::: Input records

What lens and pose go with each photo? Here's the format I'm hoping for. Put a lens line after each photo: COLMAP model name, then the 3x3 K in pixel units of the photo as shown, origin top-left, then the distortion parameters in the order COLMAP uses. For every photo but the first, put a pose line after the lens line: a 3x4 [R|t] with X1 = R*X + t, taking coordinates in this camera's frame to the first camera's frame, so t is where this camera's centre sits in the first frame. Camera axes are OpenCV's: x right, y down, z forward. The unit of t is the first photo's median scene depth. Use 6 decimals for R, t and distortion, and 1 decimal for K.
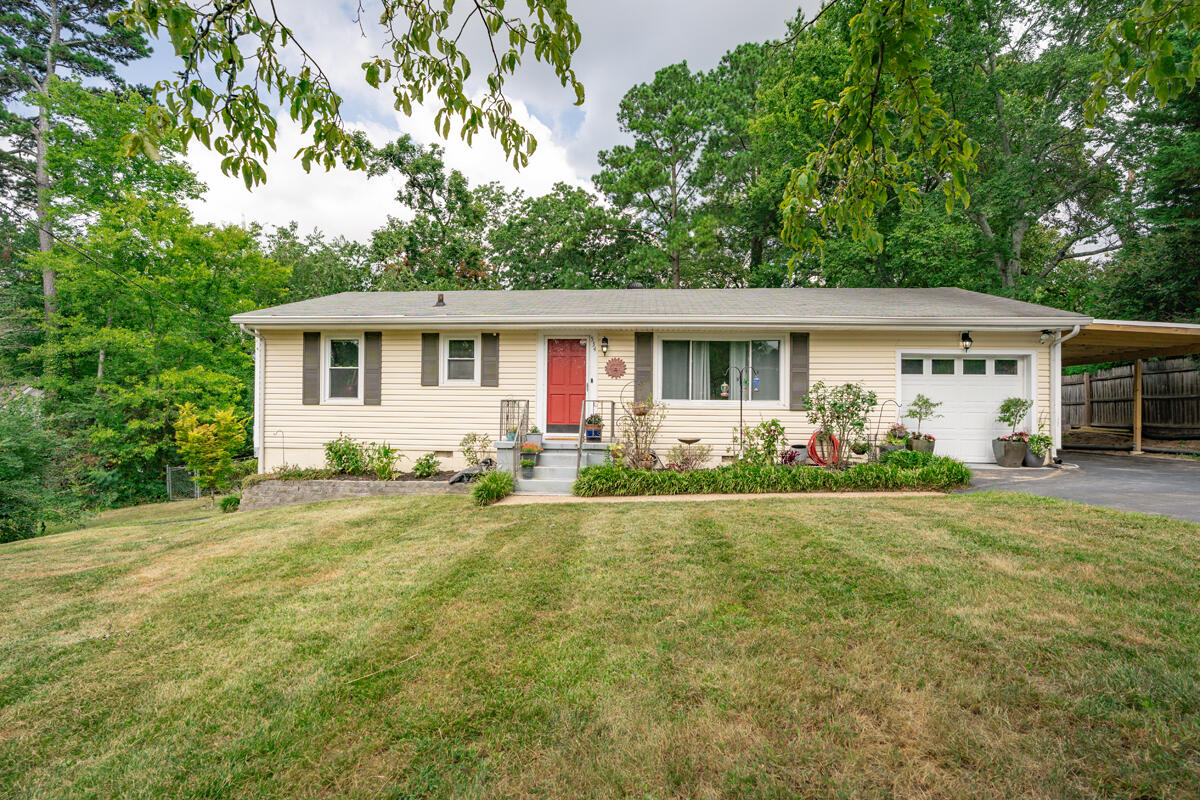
lens RADIAL K [[572.7, 0, 599.3], [0, 572.7, 406.8], [0, 0, 1]] dist [-0.003396, 0.000284]
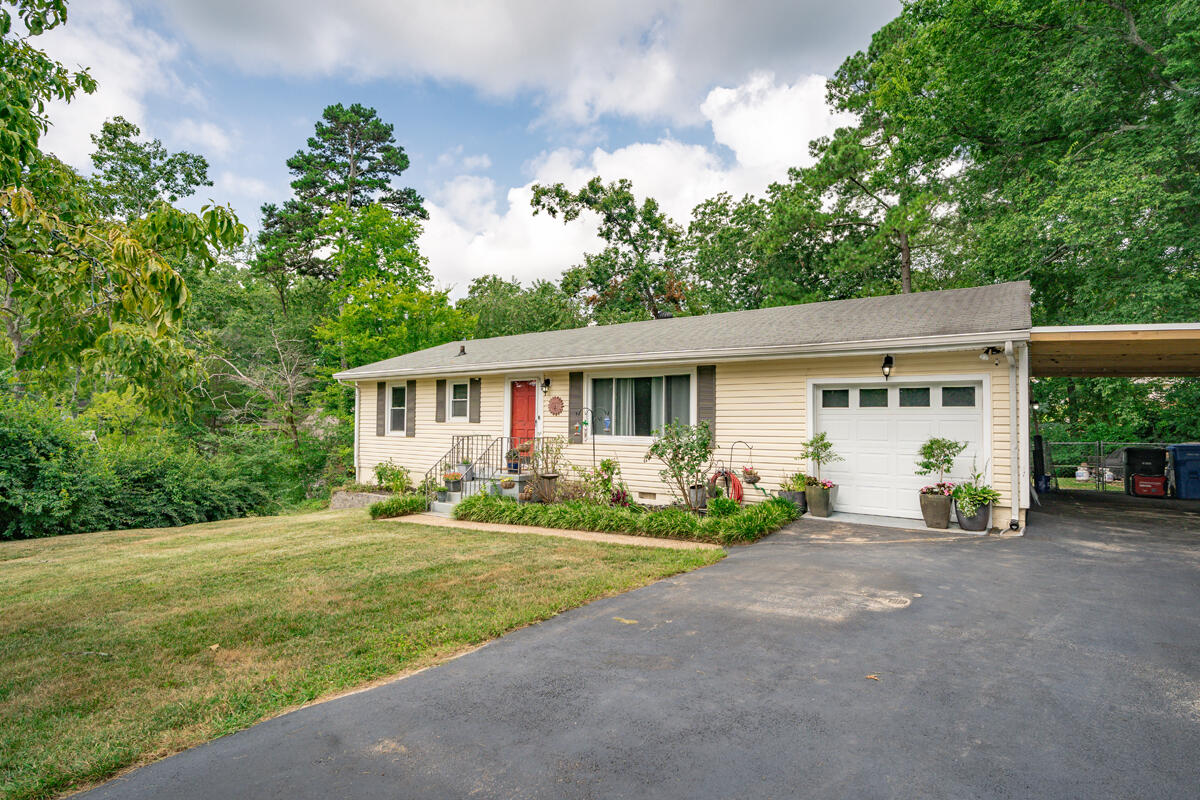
lens RADIAL K [[610.1, 0, 598.1], [0, 610.1, 409.3], [0, 0, 1]] dist [-0.005371, -0.000918]
pose [[0.851730, -0.014674, -0.523776, 0.690886], [0.006931, 0.999836, -0.016740, -0.040202], [0.523935, 0.010628, 0.851692, 0.050856]]
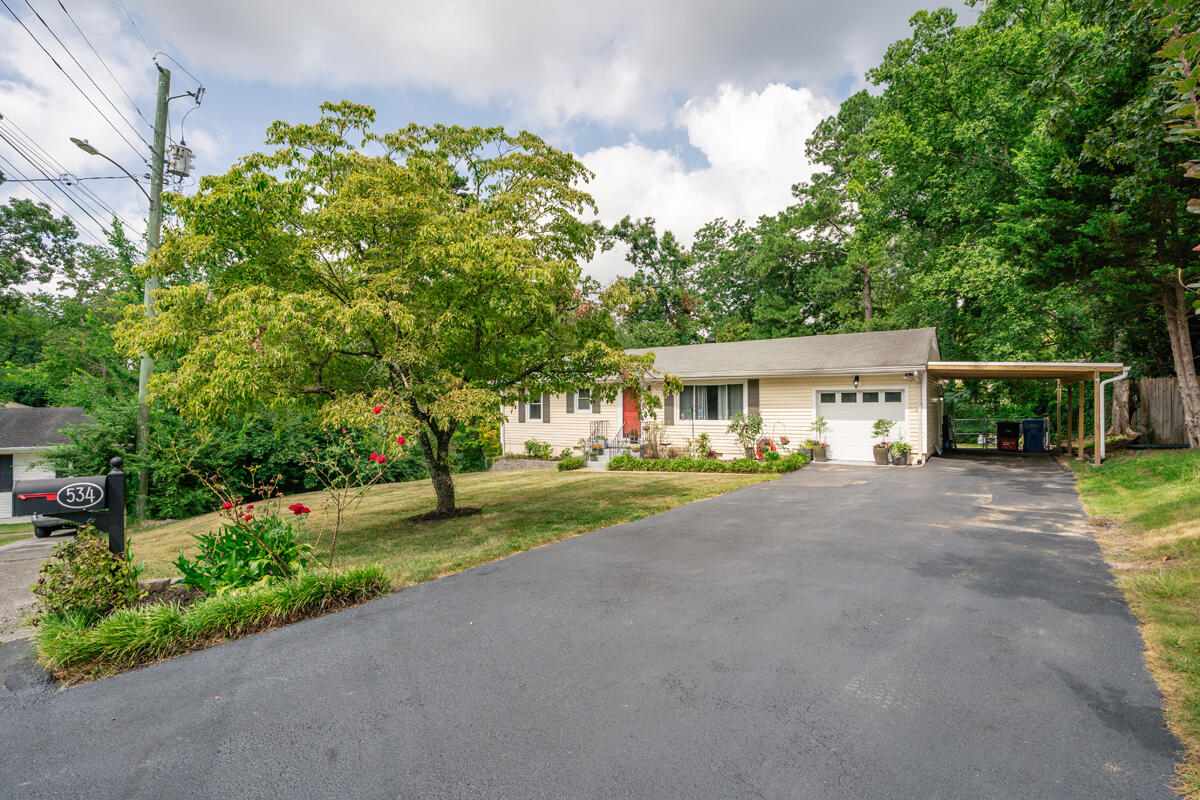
lens RADIAL K [[572.7, 0, 599.3], [0, 572.7, 406.8], [0, 0, 1]] dist [-0.003396, 0.000284]
pose [[0.865520, -0.015647, -0.500630, 0.754661], [0.022348, 0.999723, 0.007392, -0.069083], [0.500375, -0.017586, 0.865630, -0.618789]]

::::::

Assignment | When you reproduce the data shown above, keep each line exact and omit every picture.

Worked solution |
What lens and pose go with each photo? Here's the format I'm hoping for. Put a lens line after each photo: COLMAP model name, then the 3x3 K in pixel units of the photo as shown, origin top-left, then the distortion parameters in the order COLMAP uses. For every photo but the first, put a pose line after the lens line: a 3x4 [R|t] with X1 = R*X + t, taking coordinates in this camera's frame to the first camera's frame, so t is where this camera's centre sits in the first frame. Camera axes are OpenCV's: x right, y down, z forward. The unit of t is the first photo's median scene depth. Use 6 decimals for R, t and distortion, and 1 decimal for K.
lens RADIAL K [[572.7, 0, 599.3], [0, 572.7, 406.8], [0, 0, 1]] dist [-0.003396, 0.000284]
lens RADIAL K [[610.1, 0, 598.1], [0, 610.1, 409.3], [0, 0, 1]] dist [-0.005371, -0.000918]
pose [[0.851730, -0.014674, -0.523776, 0.690886], [0.006931, 0.999836, -0.016740, -0.040202], [0.523935, 0.010628, 0.851692, 0.050856]]
lens RADIAL K [[572.7, 0, 599.3], [0, 572.7, 406.8], [0, 0, 1]] dist [-0.003396, 0.000284]
pose [[0.865520, -0.015647, -0.500630, 0.754661], [0.022348, 0.999723, 0.007392, -0.069083], [0.500375, -0.017586, 0.865630, -0.618789]]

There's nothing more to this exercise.